TEXT SHOWN -
= = =
Consequently, FCSIC is issuing this notice concerning any required 
adjustments to the CMPs.

FOR FURTHER INFORMATION CONTACT: Alan Glenn, Director of Risk 
Management, Farm Credit System Insurance Corporation, McLean, VA 22102, 
(703) 883-4384, TTY (703) 883-4390; or Jane M. Virga, Senior Counsel, 
Office of General Counsel, Farm Credit Administration, McLean, VA 
22102-5090, (703) 883-4020, TTY (703) 883-4020.

SUPPLEMENTARY INFORMATION:

Background

A. Statutes Concerning Inflation Adjustment of Civil Money Penalties

    The Federal Civil Penalties Inflation Adjustment Act of 1990 (FCPIA 
Act),\1\ as amended by the Debt Collection Improvement Act of 1996 
(DCIA),\2\ provides for the regular evaluation of CMPs and requires 
FCSIC, and every Federal agency with authority to impose CMPs,\3\ to 
ensure that CMPs continue to

[[Page 1515]]

maintain their deterrent values. An agency must enact regulations that 
adjust its CMPs pursuant to the inflation adjustment formula of the 
FCPIA Act. The amended FCPIA Act specifies that inflation-adjusted CMPs 
will apply only to violations that occur after the effective date of 
the adjustment.
---------------------------------------------------------------------------

    \1\ Pub. L. 101-410, 104 Stat. 890 (October 5, 1990), codified 
at 28 U.S.C. 2461 note.
    \2\ Pub. L. 104-134, title III, section 31001(s), 110 Stat. 
1321-373 (April 26, 1996), codified at 28 U.S.C. 2461 note.
    \3\ Under the amended FCPIA Act, a CMP is defined as any 
penalty, fine, or other sanction that: (1) Either is for a specific 
monetary amount as provided by Federal law or has a maximum amount 
provided for by Federal law; (2) is assessed or enforced by an 
agency pursuant to Federal law; and (3) is assessed or enforced 
pursuant to an administrative proceeding or a civil action in the 
Federal courts. All three requirements must be met for a fine to be 
defined as a CMP.
= = =
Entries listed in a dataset

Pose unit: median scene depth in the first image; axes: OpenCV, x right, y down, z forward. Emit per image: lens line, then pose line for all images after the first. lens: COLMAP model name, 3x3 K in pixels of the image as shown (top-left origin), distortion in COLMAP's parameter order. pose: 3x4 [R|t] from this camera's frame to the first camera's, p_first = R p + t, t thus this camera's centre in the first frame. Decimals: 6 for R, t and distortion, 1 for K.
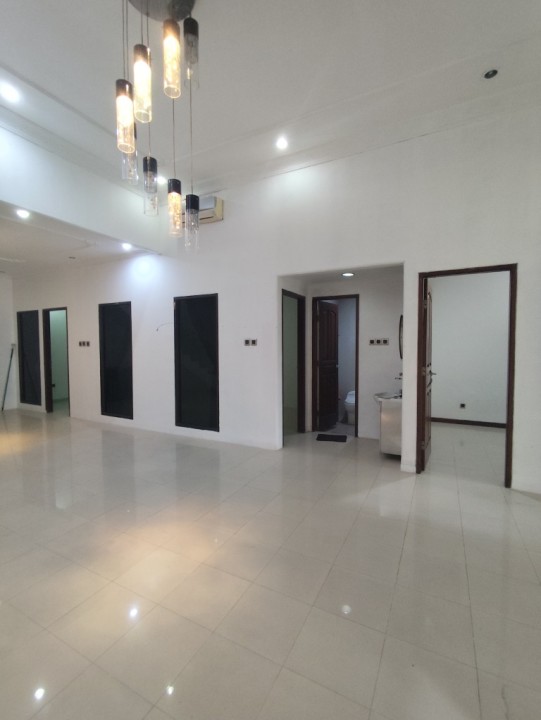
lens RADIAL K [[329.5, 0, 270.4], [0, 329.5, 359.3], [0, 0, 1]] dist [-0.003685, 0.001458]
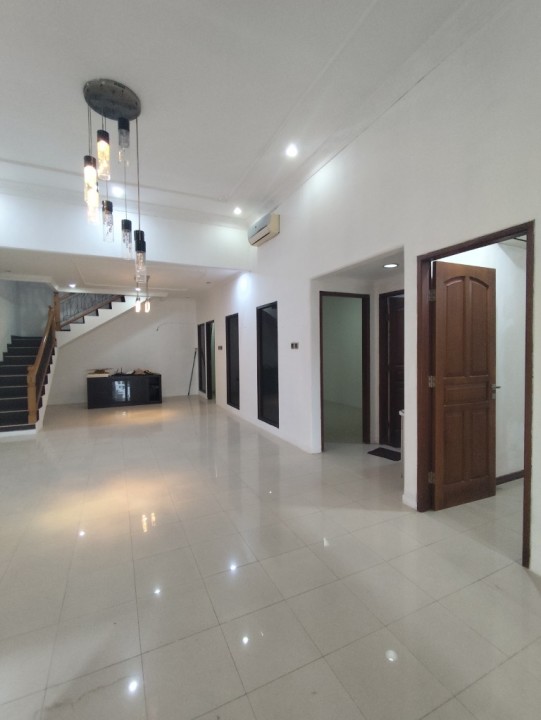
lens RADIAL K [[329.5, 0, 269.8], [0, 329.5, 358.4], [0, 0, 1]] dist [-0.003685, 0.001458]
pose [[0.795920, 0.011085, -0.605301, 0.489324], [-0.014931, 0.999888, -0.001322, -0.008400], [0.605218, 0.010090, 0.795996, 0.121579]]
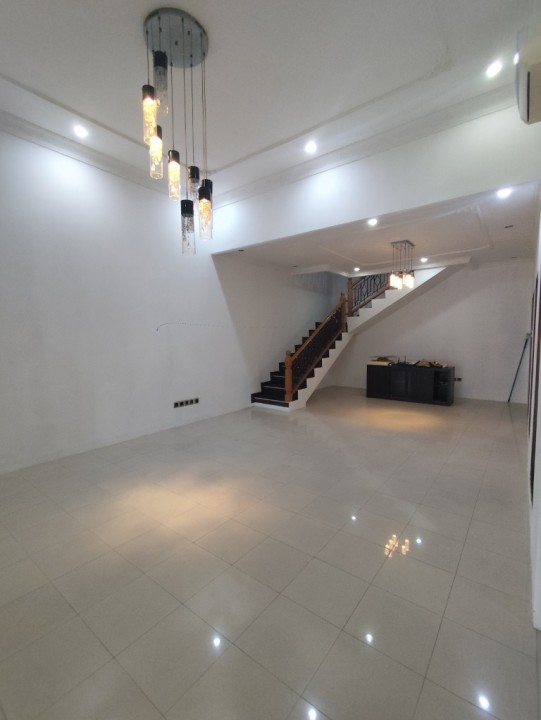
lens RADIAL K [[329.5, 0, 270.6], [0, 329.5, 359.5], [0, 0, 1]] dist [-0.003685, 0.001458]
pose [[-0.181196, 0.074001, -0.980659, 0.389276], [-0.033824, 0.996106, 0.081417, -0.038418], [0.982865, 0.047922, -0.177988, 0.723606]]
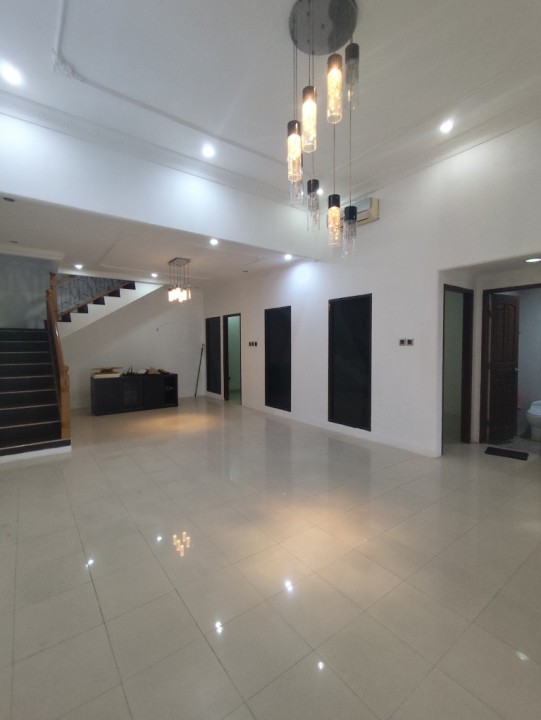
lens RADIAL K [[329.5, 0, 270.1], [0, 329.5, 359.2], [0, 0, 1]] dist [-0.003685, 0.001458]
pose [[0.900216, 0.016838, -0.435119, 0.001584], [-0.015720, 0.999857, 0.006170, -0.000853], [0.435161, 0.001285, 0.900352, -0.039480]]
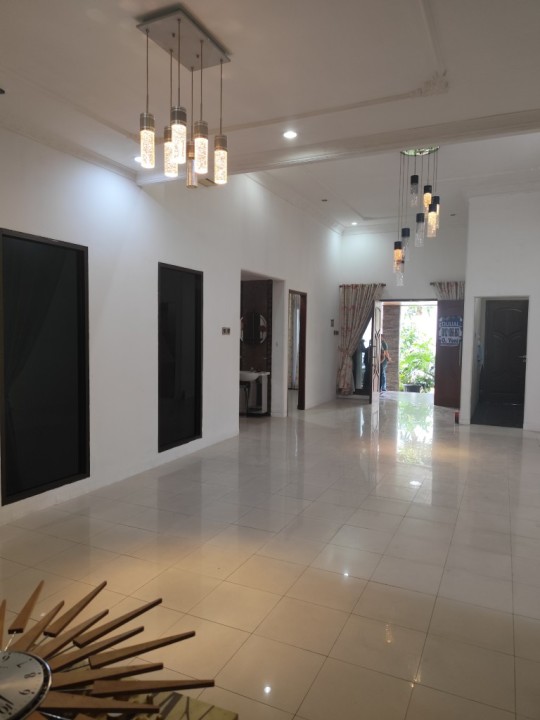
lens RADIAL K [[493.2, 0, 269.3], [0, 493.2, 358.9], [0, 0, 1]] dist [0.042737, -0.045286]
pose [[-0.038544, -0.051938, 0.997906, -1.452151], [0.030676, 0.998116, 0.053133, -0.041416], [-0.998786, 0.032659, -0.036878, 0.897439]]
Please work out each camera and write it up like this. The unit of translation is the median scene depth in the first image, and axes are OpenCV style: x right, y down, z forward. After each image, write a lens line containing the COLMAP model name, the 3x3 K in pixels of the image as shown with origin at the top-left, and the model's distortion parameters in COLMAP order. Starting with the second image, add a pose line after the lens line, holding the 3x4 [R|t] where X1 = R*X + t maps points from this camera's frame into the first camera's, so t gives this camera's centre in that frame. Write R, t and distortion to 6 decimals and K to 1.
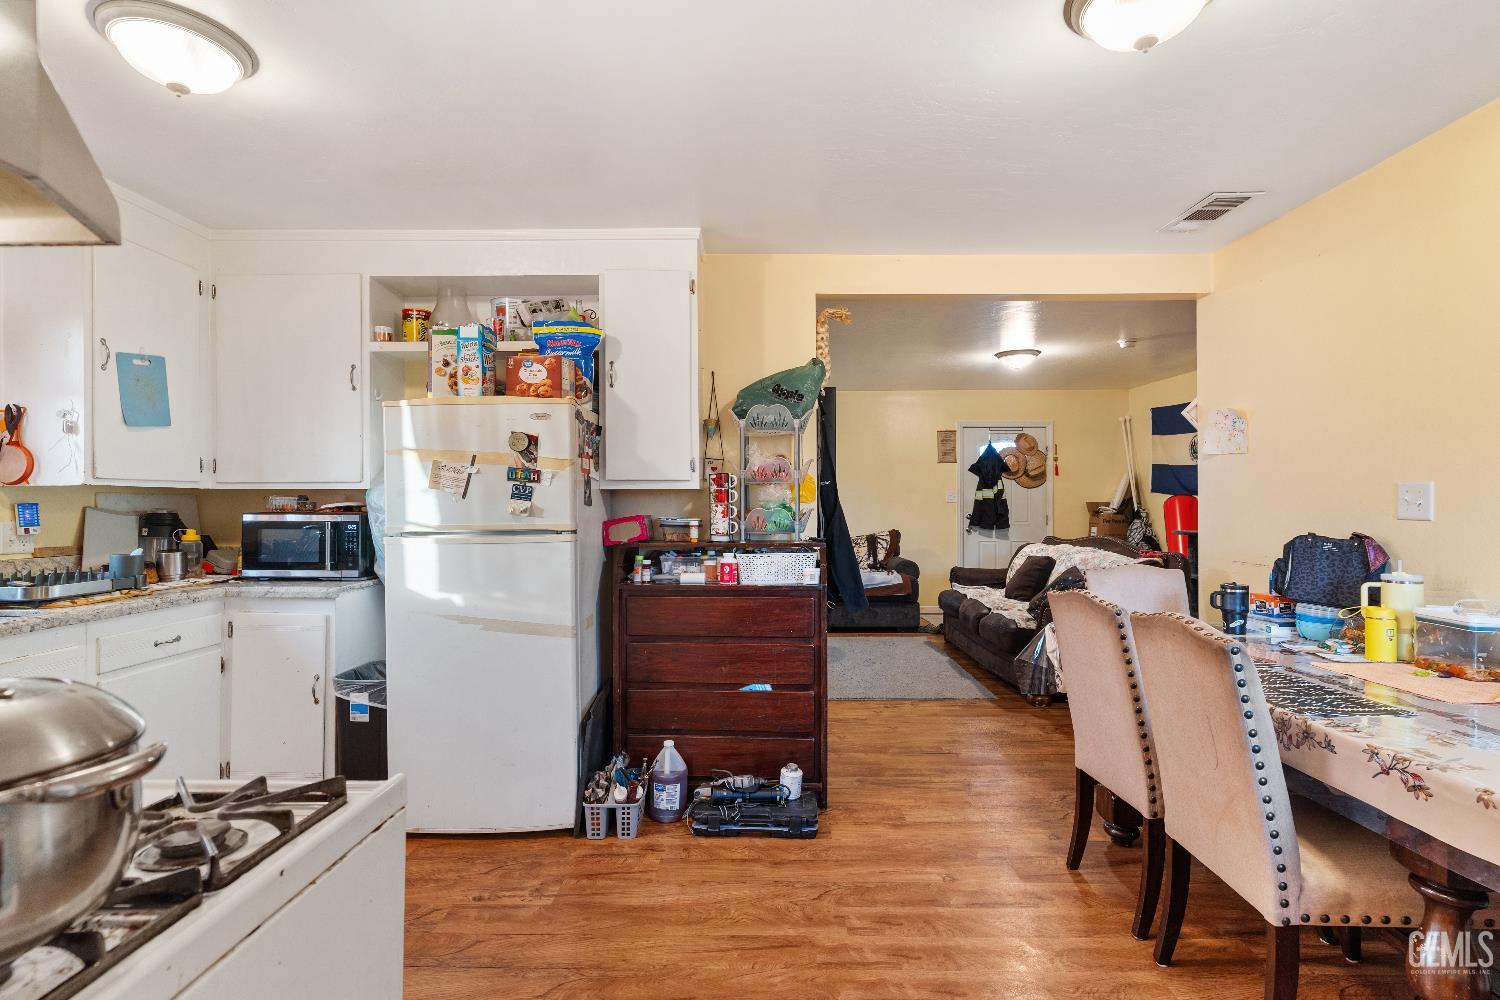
= = =
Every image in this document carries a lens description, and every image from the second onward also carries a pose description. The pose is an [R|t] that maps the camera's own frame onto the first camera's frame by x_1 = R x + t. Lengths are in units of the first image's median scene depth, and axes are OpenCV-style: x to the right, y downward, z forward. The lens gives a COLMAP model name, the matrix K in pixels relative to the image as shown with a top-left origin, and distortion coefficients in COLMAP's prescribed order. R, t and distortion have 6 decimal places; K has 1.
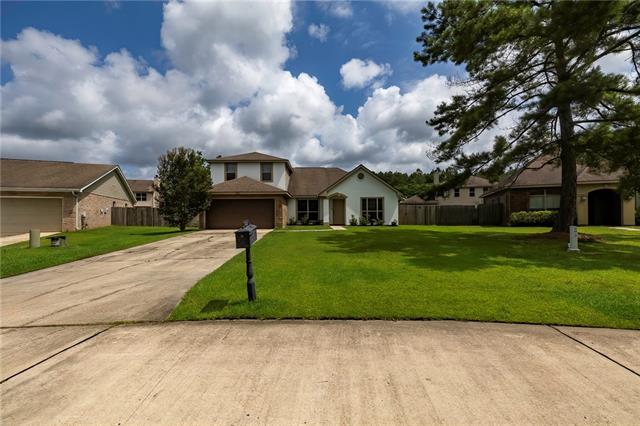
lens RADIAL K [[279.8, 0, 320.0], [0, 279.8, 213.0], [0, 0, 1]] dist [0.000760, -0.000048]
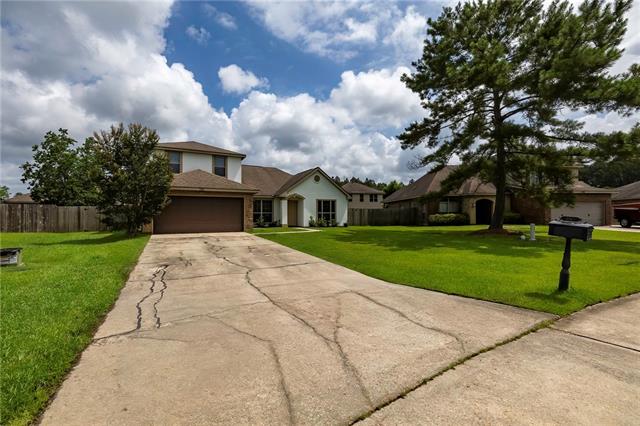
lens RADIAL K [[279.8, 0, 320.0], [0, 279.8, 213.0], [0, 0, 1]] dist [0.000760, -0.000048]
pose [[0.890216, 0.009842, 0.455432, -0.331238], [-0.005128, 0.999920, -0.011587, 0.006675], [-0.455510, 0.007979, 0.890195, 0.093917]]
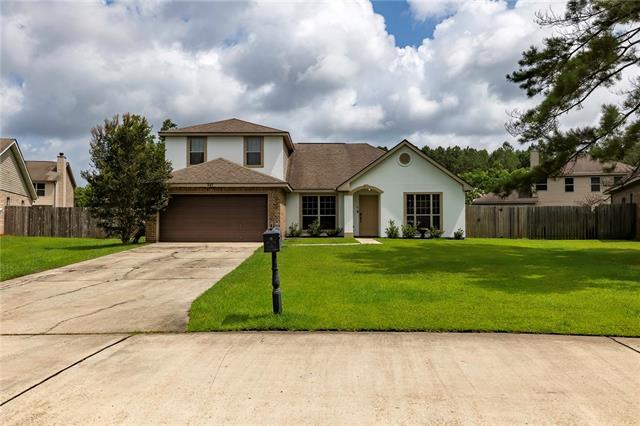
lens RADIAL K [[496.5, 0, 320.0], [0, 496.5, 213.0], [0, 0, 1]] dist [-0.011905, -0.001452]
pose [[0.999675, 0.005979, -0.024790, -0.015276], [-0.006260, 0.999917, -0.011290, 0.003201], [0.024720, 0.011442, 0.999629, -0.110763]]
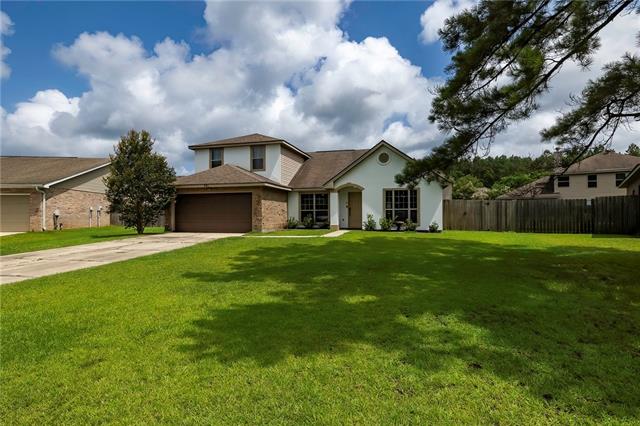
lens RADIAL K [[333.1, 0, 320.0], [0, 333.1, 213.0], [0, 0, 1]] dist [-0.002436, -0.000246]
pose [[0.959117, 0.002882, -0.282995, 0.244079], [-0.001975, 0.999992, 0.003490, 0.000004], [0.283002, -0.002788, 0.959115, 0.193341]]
= = =
PROBLEM STATEMENT - Extend the notice on inflation adjustments to civil money penalties, picking up after its final sentence.

RESULT OF THIS EXERCISE -
---------------------------------------------------------------------------

    The inflation adjustment is based on the percentage increase in the 
Consumer Price Index (CPI) for all consumers (CPI-U).\4\ Specifically, 
the term cost-of-living adjustment is defined as the percentage (if 
any) for each civil monetary penalty by which the Consumer Price Index 
for the month of June of the calendar year preceding the adjustment, 
exceeds the Consumer Price Index for the month of June of the calendar 
year in which the amount of such civil monetary penalty was last set or 
adjusted pursuant to law. Furthermore, any increase to a CMP that is 
adjusted for inflation must be rounded using a method prescribed by the 
FCPIA Act. Agencies do not have discretion in choosing whether to 
adjust a CMP, by how much to adjust a CMP, or the methods used to 
determine the adjustment.
---------------------------------------------------------------------------

    \4\ The CPI is published by the Department of Labor, Bureau of 
Labor Statistics, and is available at its Web site: ftp://
ftp.bls.gov/pub/special.requests/cpi/cpiai.txt.
---------------------------------------------------------------------------

B. CMPs Imposed Pursuant to Section 5.65 of the Farm Credit Act

    First, section 5.65(c) of the Farm Credit Act, as amended (Act) 
provides that any insured Farm Credit System bank that willfully fails 
or refuses to file any certified statement or pay any premium required 
under this part shall be subject to a penalty of not more than $100 for 
each day that such violations continue, which penalty the Corporation 
may recover for its use. 12 U.S.C. 2277a-14(c). Second, section 5.65(d)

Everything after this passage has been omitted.